Cape May, New Jersey. Where have I been the last nine years? The auditory cue saying that professional investigators could help if you suspect your spouse or lover of cheating was what caught my attention. It was somewhere between 8 and 9 a.m. as I waited for Dennis to finish showering so we could head over to Bill’s Pancake House for breakfast. Understand that relative to what I’m about to report, my husband and I lead blissfully mundane lives, including vacationing in the wedding capital of the Jersey shore.
I thought Dennis had the television in our hotel room tuned in to some Philadelphia news program. Apparently not, because what flashed on screen was a scene of a very obese woman clad in slacks going out to meet her equally obese lover, a guy with white shoulder length hair and a cowboy hat. He presented her with flowers and a necklace, and then they went their separate ways before meeting up at a hotel, presumably for a romantic rendezvous.
A few minutes later, the show presents footage of a tearful husband confronted with the evidence of his wife cheating on him with the man he recognizes to be her ex-husband. When I told Daphne that I’d seen this sordid version of Candid Camera broadcast from Philadelphia, she rolled her eyes, explaining that Cheaters is a nationally syndicated television reality show that’s now in its 9th year.
Once in a while she and Etan, who live in Orlando, watch Cheaters for the type of amusement that I suspect derives from feeling superior to people who come across as life’s losers. Were we to identify with the people on the show, I suspect this would be painful rather than funny.
The advertisements associated with the snippet I saw seemed designed to appeal to people in generally desperate straits. One featured a personal injury lawyer warning prospective clients that just because an attorney has spent lots of money on an enormous Yellow Page ad is no proof that he’s competent. Of course the lawyer on screen made no mention that his 30 seconds of on air time costs a lot more than any print ad.
There was also an ad offering to advance money to plaintiffs with personal injury suits pending. No mention was made of the fact that such services charge interest rates just a hair under usurious.
The show’s website, www.cheaters.com, features a process serving service, and ironically an online dating service. The latter demonstrates a fundamental truth, that despite the pain of betrayal, people are willing to try again.
Still I couldn’t help thinking of real tales of betrayal and infidelity, real in the sense that they involved people I knew:
(1) During the years that we summered in Lake Mahopac, New York, I had a best friend named Claudia. Her dad was a dentist with a Manhattan office and her mom divided her time between traveling to Europe and shopping at Saks. It wasn’t until we were in our teens, and her dad asked my dad to represent him in his divorce that I learned her mom was having an affair with “Uncle” Al, a very rich family friend and dental patient of her father.

◆ Problem set
**1)** According to the Cape May blog post, what year is Cheaters now in?
**2)** Which people does the Cape May blog post mention by first name? Leave out names that appear only as part of a business name.
**3)** Carry on writing the Cape May blog post from the point where it stops.
The rows come from a separate source.

◆ Information supplied
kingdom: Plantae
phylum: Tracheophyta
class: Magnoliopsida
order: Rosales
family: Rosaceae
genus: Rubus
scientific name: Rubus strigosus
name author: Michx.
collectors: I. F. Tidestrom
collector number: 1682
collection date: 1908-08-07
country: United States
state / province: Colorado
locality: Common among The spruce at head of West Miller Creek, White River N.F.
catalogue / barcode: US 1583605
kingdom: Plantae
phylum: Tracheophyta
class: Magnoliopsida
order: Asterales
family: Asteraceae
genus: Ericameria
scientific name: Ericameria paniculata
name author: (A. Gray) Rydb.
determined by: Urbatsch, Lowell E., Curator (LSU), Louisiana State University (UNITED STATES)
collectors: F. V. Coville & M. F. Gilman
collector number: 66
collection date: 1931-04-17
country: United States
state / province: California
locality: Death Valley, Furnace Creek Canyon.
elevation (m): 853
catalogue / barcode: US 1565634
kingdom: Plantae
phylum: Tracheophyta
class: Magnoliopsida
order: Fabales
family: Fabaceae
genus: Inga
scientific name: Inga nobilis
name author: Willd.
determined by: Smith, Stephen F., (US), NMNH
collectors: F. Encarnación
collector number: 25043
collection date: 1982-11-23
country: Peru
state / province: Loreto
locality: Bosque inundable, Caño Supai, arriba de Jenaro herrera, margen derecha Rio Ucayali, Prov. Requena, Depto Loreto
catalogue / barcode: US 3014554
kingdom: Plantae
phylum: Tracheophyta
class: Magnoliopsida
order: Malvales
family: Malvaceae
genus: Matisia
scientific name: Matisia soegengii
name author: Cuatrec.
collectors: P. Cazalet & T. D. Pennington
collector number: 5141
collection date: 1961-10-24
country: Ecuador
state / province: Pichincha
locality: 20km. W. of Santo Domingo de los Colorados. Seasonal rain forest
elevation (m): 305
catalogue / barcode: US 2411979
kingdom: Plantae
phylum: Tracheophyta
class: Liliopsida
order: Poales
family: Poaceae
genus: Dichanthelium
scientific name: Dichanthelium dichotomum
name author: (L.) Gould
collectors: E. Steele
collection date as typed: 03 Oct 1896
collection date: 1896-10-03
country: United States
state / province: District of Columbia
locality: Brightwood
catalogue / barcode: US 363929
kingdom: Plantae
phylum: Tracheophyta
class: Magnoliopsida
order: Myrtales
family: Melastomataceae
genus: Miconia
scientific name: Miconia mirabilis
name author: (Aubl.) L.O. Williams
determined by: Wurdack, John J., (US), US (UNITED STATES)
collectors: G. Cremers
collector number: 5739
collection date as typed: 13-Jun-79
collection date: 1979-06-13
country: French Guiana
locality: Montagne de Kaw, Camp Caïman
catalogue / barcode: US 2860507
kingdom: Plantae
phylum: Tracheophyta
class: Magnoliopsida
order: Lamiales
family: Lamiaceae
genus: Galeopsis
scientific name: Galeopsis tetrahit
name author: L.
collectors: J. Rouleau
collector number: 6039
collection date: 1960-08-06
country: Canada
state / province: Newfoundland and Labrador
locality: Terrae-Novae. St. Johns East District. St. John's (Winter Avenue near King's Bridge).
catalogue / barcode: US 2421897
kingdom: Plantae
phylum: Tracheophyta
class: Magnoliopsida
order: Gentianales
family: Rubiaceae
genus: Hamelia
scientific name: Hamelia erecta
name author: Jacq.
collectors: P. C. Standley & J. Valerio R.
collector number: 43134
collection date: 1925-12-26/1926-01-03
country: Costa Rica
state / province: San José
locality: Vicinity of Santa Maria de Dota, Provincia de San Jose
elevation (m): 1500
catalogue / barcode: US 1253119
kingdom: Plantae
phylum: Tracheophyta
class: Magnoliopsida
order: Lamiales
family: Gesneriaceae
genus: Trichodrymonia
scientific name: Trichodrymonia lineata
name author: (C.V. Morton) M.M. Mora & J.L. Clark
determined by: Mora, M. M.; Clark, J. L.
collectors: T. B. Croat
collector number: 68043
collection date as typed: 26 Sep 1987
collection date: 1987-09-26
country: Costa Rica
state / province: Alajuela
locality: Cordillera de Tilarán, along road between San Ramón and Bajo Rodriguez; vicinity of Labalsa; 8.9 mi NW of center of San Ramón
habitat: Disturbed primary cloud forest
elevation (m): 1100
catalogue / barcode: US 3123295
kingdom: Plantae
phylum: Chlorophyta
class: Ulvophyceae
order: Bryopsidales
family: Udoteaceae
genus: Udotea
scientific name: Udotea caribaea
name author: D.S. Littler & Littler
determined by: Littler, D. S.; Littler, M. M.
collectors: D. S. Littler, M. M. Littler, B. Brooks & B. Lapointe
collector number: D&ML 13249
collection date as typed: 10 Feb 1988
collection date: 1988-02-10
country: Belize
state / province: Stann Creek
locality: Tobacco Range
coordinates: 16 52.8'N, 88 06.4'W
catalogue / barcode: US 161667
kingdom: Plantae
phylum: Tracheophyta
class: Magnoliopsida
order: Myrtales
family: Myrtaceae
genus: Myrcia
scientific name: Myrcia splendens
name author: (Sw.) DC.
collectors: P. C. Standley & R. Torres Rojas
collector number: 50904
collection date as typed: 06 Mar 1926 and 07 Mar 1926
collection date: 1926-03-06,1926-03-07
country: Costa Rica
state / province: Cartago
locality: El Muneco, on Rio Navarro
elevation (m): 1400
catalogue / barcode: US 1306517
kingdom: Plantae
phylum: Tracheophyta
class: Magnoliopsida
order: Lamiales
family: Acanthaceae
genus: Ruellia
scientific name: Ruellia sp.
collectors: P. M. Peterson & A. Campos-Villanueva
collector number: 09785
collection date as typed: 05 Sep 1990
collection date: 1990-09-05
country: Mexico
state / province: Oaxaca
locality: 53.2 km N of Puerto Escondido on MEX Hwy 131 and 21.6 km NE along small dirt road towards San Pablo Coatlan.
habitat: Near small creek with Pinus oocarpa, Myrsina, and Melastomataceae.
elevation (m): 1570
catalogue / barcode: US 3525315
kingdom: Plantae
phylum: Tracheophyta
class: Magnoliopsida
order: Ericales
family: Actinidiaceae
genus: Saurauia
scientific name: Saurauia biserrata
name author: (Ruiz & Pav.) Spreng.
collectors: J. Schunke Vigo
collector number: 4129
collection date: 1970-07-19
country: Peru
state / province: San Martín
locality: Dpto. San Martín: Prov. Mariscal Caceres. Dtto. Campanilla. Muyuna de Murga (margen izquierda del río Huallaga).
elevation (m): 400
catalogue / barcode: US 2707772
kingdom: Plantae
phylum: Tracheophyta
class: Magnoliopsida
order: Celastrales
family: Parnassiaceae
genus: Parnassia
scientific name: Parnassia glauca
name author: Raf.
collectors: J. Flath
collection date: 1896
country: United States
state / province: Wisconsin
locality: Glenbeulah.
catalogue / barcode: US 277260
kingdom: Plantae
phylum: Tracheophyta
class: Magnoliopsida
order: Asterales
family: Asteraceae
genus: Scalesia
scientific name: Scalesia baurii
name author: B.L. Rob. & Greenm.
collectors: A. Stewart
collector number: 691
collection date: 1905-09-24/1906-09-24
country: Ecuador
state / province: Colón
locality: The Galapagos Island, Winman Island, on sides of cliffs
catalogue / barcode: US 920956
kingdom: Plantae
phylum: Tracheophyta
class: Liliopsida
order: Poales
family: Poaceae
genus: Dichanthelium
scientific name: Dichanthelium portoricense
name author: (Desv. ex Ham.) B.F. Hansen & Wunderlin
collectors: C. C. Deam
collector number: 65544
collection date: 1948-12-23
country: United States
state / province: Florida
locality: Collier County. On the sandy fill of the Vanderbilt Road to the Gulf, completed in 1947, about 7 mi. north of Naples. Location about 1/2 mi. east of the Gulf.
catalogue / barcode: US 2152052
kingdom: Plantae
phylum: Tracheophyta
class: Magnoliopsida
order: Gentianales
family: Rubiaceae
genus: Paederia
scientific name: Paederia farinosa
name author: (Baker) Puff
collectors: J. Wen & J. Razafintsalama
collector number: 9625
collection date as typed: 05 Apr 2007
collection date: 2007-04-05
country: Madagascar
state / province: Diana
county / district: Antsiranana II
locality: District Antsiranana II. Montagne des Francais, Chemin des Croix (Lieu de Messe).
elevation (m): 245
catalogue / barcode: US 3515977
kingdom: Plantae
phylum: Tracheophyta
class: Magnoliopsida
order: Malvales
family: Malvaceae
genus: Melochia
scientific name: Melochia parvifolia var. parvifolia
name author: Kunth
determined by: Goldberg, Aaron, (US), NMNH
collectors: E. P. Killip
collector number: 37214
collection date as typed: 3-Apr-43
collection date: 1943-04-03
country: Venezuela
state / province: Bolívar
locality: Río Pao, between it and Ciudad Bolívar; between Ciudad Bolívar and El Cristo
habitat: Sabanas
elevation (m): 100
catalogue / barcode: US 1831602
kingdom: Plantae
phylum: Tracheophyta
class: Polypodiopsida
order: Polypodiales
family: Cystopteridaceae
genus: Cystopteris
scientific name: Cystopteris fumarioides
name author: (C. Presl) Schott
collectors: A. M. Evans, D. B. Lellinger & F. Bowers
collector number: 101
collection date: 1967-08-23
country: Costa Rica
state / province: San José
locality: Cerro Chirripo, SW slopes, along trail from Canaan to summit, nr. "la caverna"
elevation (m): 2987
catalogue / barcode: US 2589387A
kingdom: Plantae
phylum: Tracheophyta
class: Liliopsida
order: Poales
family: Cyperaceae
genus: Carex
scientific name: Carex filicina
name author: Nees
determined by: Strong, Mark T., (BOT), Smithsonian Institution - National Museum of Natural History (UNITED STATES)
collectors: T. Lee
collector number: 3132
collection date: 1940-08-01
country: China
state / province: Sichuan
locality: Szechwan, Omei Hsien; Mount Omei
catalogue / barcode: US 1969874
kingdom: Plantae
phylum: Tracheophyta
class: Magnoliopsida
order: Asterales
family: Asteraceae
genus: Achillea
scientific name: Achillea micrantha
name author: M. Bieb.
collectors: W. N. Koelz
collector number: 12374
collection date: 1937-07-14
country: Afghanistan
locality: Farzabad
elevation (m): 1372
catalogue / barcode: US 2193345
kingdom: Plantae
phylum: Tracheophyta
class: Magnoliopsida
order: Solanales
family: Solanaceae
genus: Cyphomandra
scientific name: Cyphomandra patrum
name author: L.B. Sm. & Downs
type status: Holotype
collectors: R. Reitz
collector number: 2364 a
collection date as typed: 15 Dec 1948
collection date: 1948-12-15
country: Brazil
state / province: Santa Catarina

◆ Answers by item
**1)** It is in its 9th year.

**2)** Dennis, Daphne, Etan, Claudia, and Al ("Uncle" Al)

**3)**
(2) The year Daphne entered first grade, I went to pick her up from a play date at the home of another little girl. The girl’s father came to the door, giggling uproariously about the tickling game he said the three had been playing. Especially put off by his comment that my daughter would have to stay over because he couldn’t find one of her shoes, I ushered Daphne out very quickly. The next time we saw the classmate, she reported that her mom had a boyfriend and had taken an apartment closer to work.
(3) Just a few years after losing my first husband, I became friends with a periodontist at my gym who ultimately introduced me to Dennis. While waiting for the gym to open, my friend had me meet his wife, a woman I found friendly, funny, and attractive.
During the course of our many 45-minute workouts on Concept II rowing ergometers, he told me he thought his wife was cheating on him. The real reason for her trips to Israel -- purportedly to visit their children studying abroad – was an affair she was having with a guy who lived there. Ironically, when my friend moved out, began divorce proceedings, and started dating a woman he’d known for years, his soon-to-be ex-wife told me she felt betrayed.
(4) Everybody has a story. During the years before meeting Dennis, I took ballroom dance lessons at virtually every studio in the Greater Boston area. I always wondered about a tall, platinum blonde in her sixties named Ellie. Seemingly well-heeled, she initially told me she and her ex-husband had “grown apart.”
As we got to know each other, she said that when she suspected he was cheating on her, she hired a private investigator. Much to her dismay but not her surprise, she said that his Rolls Royce kept turning up at the home of another woman.
Either cool and calculating or just a loving mother, she said she waited until her kids were older before disrupting a lifestyle that included having her own Rolls Royce, living in a home with a pool and sending the kids to private school.
Do you know of any episodes that didn’t make it on to Cheaters?